TAG’s Response to the U.S. Action Plan for Combating Multidrug Resistant Tuberculosis
January 7, 2016
Contact: Kenyon Farrow, U.S. & Global Health Policy Director, 202.550.7640, Kenyon.firstname.lastname@example.org
Treatment Action Group (TAG) welcomes the release of the Obama Administration’s National Action Plan for Combating Multidrug-Resistant Tuberculosis. Strengthening the domestic and global and research efforts to address multidrug-resistant tuberculosis (MDR-TB) are critical to ending the suffering this preventable, curable disease needlessly causes.
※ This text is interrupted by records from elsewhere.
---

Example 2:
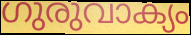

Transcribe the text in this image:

ഗുരുവാക്യം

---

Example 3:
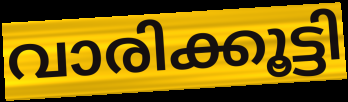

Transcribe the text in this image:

വാരിക്കൂട്ടി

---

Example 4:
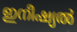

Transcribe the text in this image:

ഇനീഷ്യൽ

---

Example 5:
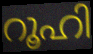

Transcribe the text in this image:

റൂഹി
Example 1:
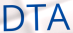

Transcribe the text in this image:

DTA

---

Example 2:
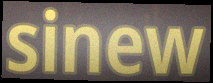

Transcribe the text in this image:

sinew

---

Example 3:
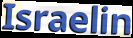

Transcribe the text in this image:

Israelin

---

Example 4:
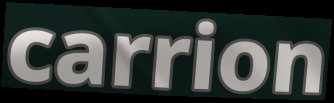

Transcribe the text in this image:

carrion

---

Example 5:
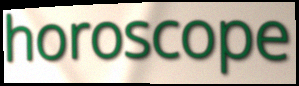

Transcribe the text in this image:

horoscope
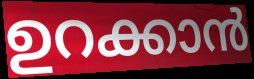
ഉറക്കാൻ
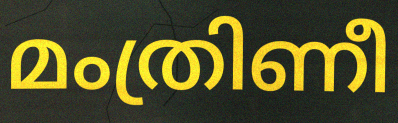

However, the targets set forth in this plan are not ambitious enough to effectively stop the spread of MDR-TB. The Administration and Congress must appropriate funding levels to ensure that the U.S. can effectively address MDR-TB.
MDR-TB remains a massive threat, striking half a million new patients a year worldwide. The new World Health Organization’s (WHO’s) End TB Strategy by 2035 will only be possible with a scale-up of efforts to address MDR-TB. Only one-quarter of MDR-TB patients received treatment in 2014, and at best, only half of them successfully completed treatment. Just one in ten people with MDR-TB are cured each year.
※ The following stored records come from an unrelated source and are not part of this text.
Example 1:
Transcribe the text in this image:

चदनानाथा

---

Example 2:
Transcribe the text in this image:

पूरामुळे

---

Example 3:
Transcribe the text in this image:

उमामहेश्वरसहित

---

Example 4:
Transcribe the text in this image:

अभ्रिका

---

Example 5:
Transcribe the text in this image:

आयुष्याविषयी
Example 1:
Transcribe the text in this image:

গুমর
Successful treatment is a challenge. Patients have to commit to two years of treatment with injections and dozens of pills a day. They face very harsh side effects, from deafness to psychosis. Treatment often requires patients to travel to be observed taking their medications. Current treatment approaches for MDR-TB are extremely costly to patients and to TB programs. An outbreak of MDR-TB in New York City in the late 1980s cost over a billion dollars (in 1991 dollars) to resolve. Diagnosing MDR-TB is currently an expensive and lengthy process. No widely effective vaccine or treatment to prevent MDR-TB exists. TAG believes that this action plan must address the research and development (R&D) funding and innovation gaps for new treatments, prevention options, and diagnostics.
“Until there are newer TB drugs that are more affordable and easier to take, MDR-TB will continue to persist.“ says Kenyon Farrow, U.S. & Global Health Policy Director of Treatment Action Group. “This action plan has to include new funding for R&D to tackle MDR-TB. We need the kind of global investment and innovation that we saw with HIV, where we’ve gone from dozens of pills a day down to just a single pill a day.”
Modest gains made in TB research funding from 2005 to 2009 have stagnated in the five years since, and total funding for TB R&D has never exceeded $700 million per year. With this minimal investment, we have managed to develop two new drugs to combat MDR-TB, and produce a few improved diagnostic tests. But much more investment is needed to ensure the uptake of these new options, and to develop even better ones. With limited industry investment in TB research, continued and increased public funding is critical—over 62% of TB research funding came from public institutions last year. While the U.S. government continues to make the largest investments in TB research, it is important that R&D funding for newer treatments with shorter, more tolerable regimens, a better vaccine to prevent TB, and faster, cheaper tests to detect MDR-TB, becomes a top priority. The U.S. government should increase its current R&D spending levels from $247 million to $300 million for FY17, and reach $500 million by 2020.
Until better options are developed, we need to make better use of the tools we have. Within the U.S., we must end the persistent and pervasive drug shortages that have endangered patient lives and public health by creating a national stockpile of medicines. Globally, this plan calls for assisting all high MDR-TB burden countries with implementing national action plans, and that has to include country registration and uptake of bedaquiline and delamanid, two new drugs to treat MDR-TB that are still unavailable to most of the estimated 450,000 patients around the world each year who could benefit from them.
TAG is happy to see the Obama Administration take a step forward by creating this National Action Plan for Combating MDR-TB, which increases the sense of urgency for TB, harmonizes the domestic and global responses, and elevates the importance of addressing MDR-TB in line with other initiatives dealing with the threat of drug resistant strains of several other diseases.
Unfortunately, this plan is hindered by unambitious targets, and a lack of an accompanying budget. In order to successfully reduce the spread of MDR-TB globally, we will have to surpass the targets outlined in the action plan, and to increase the funding necessary to really combat the threat that MDR-TB poses to people across the globe.